### RECORDS FOR THIS TASK
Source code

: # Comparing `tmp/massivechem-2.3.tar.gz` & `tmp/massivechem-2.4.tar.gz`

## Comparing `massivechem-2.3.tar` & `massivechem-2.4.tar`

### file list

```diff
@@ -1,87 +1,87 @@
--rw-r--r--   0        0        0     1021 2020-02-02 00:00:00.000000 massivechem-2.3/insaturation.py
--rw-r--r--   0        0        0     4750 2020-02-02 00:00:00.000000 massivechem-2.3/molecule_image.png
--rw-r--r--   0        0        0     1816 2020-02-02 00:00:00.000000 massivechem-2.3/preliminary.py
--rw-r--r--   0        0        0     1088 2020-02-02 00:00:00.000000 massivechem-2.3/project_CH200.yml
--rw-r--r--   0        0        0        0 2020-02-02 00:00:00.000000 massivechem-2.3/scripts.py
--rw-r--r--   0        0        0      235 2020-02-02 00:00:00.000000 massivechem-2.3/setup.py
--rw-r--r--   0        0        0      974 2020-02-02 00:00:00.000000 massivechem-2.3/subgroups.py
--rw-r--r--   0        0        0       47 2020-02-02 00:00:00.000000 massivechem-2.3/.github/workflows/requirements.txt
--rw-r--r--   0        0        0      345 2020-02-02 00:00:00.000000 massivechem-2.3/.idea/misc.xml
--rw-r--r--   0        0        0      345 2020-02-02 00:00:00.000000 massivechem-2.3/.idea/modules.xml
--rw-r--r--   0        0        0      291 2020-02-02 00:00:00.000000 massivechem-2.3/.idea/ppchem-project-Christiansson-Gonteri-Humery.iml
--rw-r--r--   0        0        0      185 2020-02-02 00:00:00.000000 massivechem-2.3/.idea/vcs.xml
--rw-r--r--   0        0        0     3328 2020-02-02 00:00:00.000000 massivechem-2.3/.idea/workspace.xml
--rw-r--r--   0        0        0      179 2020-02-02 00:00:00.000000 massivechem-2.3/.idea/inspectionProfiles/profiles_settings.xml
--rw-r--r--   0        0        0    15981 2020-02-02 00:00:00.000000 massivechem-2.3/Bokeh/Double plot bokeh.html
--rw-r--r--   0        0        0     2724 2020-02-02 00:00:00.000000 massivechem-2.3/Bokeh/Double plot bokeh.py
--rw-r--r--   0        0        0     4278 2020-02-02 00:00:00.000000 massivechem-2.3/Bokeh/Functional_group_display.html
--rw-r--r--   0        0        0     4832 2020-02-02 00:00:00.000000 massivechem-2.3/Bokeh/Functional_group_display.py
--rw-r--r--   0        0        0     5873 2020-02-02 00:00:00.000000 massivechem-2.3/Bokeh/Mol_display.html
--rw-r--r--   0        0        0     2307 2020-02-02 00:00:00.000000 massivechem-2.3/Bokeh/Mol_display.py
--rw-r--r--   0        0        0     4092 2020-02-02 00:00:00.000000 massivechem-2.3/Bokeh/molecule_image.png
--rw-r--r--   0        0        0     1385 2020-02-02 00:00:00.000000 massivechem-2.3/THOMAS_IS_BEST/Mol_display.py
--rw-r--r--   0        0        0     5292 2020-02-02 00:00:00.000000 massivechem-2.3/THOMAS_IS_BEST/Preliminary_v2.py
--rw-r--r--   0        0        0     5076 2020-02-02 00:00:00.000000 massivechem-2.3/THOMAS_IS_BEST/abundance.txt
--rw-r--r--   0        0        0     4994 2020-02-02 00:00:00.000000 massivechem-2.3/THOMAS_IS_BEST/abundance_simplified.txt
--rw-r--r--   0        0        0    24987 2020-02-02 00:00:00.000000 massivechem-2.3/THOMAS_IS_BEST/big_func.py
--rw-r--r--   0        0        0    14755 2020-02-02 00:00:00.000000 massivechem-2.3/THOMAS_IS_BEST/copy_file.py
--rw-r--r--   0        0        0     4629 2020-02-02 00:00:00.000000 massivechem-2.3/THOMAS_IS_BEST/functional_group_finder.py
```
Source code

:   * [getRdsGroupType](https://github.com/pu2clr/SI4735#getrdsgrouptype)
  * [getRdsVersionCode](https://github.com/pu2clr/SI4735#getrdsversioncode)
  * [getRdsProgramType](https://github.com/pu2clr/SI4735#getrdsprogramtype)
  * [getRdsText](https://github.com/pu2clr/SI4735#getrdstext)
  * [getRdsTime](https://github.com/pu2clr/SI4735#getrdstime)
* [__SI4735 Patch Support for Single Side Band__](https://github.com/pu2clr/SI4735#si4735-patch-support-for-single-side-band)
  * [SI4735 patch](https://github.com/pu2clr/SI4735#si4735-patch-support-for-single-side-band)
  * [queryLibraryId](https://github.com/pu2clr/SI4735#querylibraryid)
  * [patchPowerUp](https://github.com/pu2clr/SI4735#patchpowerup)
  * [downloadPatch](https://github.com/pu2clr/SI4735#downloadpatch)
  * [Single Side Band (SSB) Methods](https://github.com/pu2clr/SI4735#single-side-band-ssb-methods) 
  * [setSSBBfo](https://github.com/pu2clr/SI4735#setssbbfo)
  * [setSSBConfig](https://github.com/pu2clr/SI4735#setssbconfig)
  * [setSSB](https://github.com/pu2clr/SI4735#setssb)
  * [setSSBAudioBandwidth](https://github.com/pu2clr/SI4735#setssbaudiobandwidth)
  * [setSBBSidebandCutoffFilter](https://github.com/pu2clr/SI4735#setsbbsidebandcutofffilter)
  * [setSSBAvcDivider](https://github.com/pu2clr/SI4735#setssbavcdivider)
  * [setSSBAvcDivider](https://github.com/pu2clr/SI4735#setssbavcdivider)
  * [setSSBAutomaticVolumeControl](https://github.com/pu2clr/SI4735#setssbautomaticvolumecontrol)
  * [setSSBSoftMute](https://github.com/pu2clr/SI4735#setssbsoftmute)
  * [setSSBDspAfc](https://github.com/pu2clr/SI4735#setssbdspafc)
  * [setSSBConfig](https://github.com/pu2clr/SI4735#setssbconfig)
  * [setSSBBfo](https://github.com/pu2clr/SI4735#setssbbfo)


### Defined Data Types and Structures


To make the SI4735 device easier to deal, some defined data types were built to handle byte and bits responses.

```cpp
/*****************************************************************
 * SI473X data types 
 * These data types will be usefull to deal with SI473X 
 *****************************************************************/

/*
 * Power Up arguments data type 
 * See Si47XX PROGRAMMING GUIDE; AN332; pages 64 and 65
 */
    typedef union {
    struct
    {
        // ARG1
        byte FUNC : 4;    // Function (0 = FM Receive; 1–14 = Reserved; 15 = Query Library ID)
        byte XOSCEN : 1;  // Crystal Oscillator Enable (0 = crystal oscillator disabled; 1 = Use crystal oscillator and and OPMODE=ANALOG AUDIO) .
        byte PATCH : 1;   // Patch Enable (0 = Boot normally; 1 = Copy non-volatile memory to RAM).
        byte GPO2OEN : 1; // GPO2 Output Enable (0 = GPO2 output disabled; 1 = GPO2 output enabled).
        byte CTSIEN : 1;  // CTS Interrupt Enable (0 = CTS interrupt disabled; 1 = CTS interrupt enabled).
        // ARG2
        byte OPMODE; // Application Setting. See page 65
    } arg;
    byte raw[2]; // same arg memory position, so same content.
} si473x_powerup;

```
...
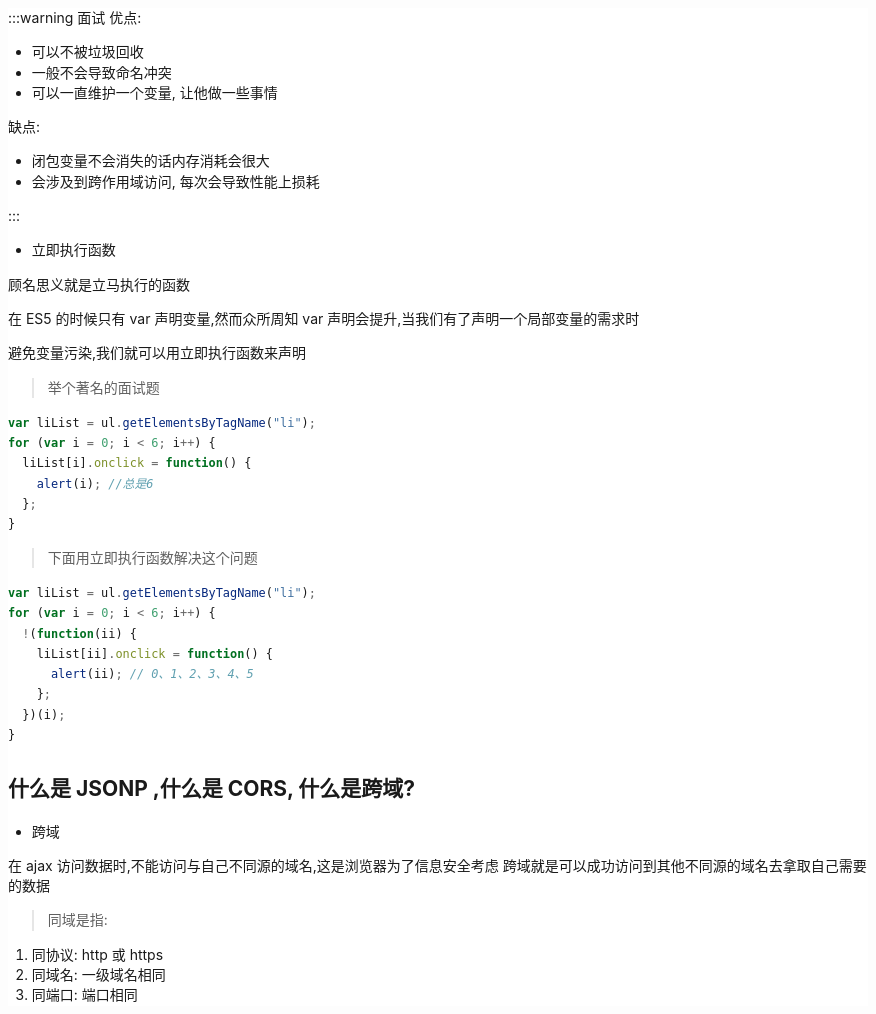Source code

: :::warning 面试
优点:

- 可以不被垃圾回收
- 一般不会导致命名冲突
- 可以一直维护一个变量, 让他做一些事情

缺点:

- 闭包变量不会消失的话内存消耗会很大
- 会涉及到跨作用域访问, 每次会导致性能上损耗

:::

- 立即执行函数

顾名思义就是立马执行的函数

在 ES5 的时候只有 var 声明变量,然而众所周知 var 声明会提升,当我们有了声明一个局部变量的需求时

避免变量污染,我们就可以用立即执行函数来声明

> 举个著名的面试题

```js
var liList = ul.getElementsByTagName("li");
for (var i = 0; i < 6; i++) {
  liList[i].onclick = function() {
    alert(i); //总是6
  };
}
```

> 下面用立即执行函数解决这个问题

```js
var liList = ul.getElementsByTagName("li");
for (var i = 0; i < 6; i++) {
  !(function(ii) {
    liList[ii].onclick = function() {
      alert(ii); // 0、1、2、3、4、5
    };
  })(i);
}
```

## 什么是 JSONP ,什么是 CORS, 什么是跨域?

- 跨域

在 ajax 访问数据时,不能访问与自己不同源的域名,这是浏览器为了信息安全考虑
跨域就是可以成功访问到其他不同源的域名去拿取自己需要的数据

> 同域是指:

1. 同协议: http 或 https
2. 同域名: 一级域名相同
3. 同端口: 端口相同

### AIM OF THE TASK
Could you show every line of the listing that holds the string "support"?

### YOUR SOLUTION
* [__SI4735 Patch Support for Single Side Band__](https://github.com/pu2clr/SI4735#si4735-patch-support-for-single-side-band)
  * [SI4735 patch](https://github.com/pu2clr/SI4735#si4735-patch-support-for-single-side-band)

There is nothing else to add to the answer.